Your goal
All of the data below should be set down again verbatim, without any images.

Saved data entries

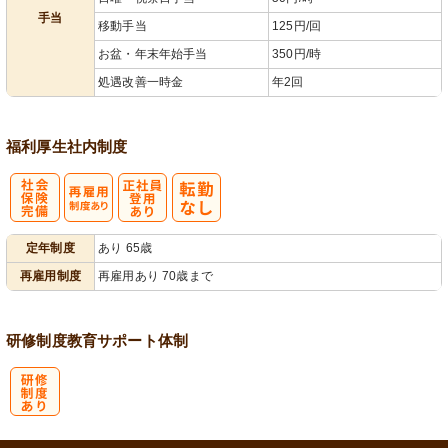
手当
移動手当
125円/回
お盆・年末年始手当
350円/時
処遇改善一時金
年2回
福利厚生
社内制度
社
再雇用制度あ
正社員登用あ
定年制度
あり 65歳
会保険完備
り
り
再雇用制度
再雇用あり 70歳まで
研修制度
教育
サポート体制
研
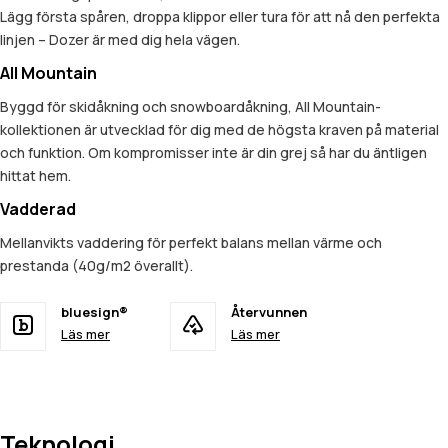
Lägg första spåren, droppa klippor eller tura för att nå den perfekta
linjen – Dozer är med dig hela vägen.
All Mountain
Byggd för skidåkning och snowboardåkning, All Mountain-
kollektionen är utvecklad för dig med de högsta kraven på material
och funktion. Om kompromisser inte är din grej så har du äntligen
hittat hem.
Vadderad
Mellanvikts vaddering för perfekt balans mellan värme och
prestanda (40g/m2 överallt).
bluesign®
Återvunnen
Läs mer
Läs mer
Teknologi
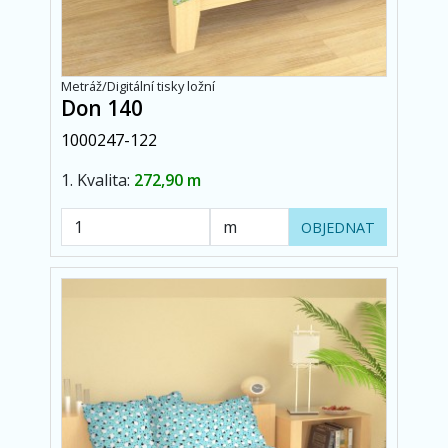
Metráž/Digitální tisky ložní
Don 140
1000247-122
1. Kvalita:
272,90 m
OBJEDNAT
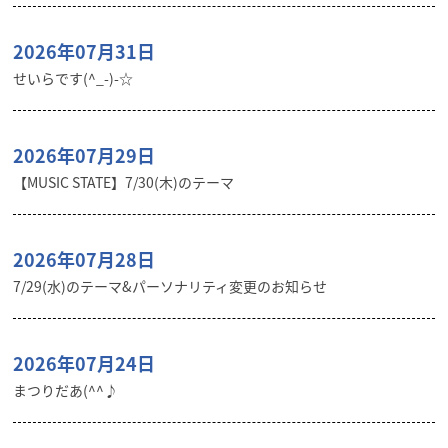
2026年07月31日
せいらです(^_-)-☆
2026年07月29日
【MUSIC STATE】7/30(木)のテーマ
2026年07月28日
7/29(水)のテーマ&パーソナリティ変更のお知らせ
2026年07月24日
まつりだあ(^^♪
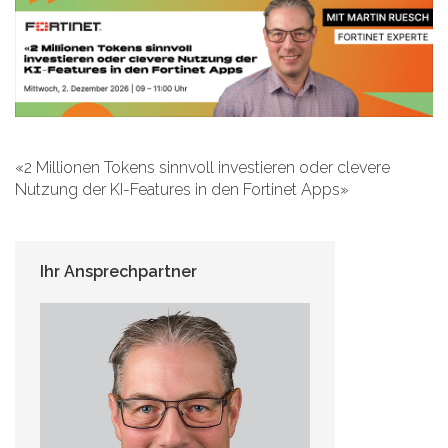
«2 Millionen Tokens sinnvoll investieren oder clevere
Nutzung der KI-Features in den Fortinet Apps»
Ihr Ansprechpartner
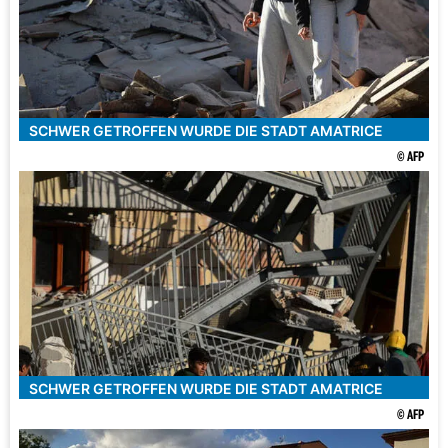
SCHWER GETROFFEN WURDE DIE STADT AMATRICE
© AFP
SCHWER GETROFFEN WURDE DIE STADT AMATRICE
© AFP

Task solution
手当
移動手当
125円/回
お盆・年末年始手当
350円/時
処遇改善一時金
年2回
福利厚生
社内制度
社
再雇用制度あ
正社員登用あ
定年制度
あり 65歳
会保険完備
り
り
再雇用制度
再雇用あり 70歳まで
研修制度
教育
サポート体制
研
Lägg första spåren, droppa klippor eller tura för att nå den perfekta
linjen – Dozer är med dig hela vägen.
All Mountain
Byggd för skidåkning och snowboardåkning, All Mountain-
kollektionen är utvecklad för dig med de högsta kraven på material
och funktion. Om kompromisser inte är din grej så har du äntligen
hittat hem.
Vadderad
Mellanvikts vaddering för perfekt balans mellan värme och
prestanda (40g/m2 överallt).
bluesign®
Återvunnen
Läs mer
Läs mer
Teknologi
Metráž/Digitální tisky ložní
Don 140
1000247-122
1. Kvalita:
272,90 m
OBJEDNAT
2026年07月31日
せいらです(^_-)-☆
2026年07月29日
【MUSIC STATE】7/30(木)のテーマ
2026年07月28日
7/29(水)のテーマ&パーソナリティ変更のお知らせ
2026年07月24日
まつりだあ(^^♪
«2 Millionen Tokens sinnvoll investieren oder clevere
Nutzung der KI-Features in den Fortinet Apps»
Ihr Ansprechpartner
SCHWER GETROFFEN WURDE DIE STADT AMATRICE
© AFP
SCHWER GETROFFEN WURDE DIE STADT AMATRICE
© AFP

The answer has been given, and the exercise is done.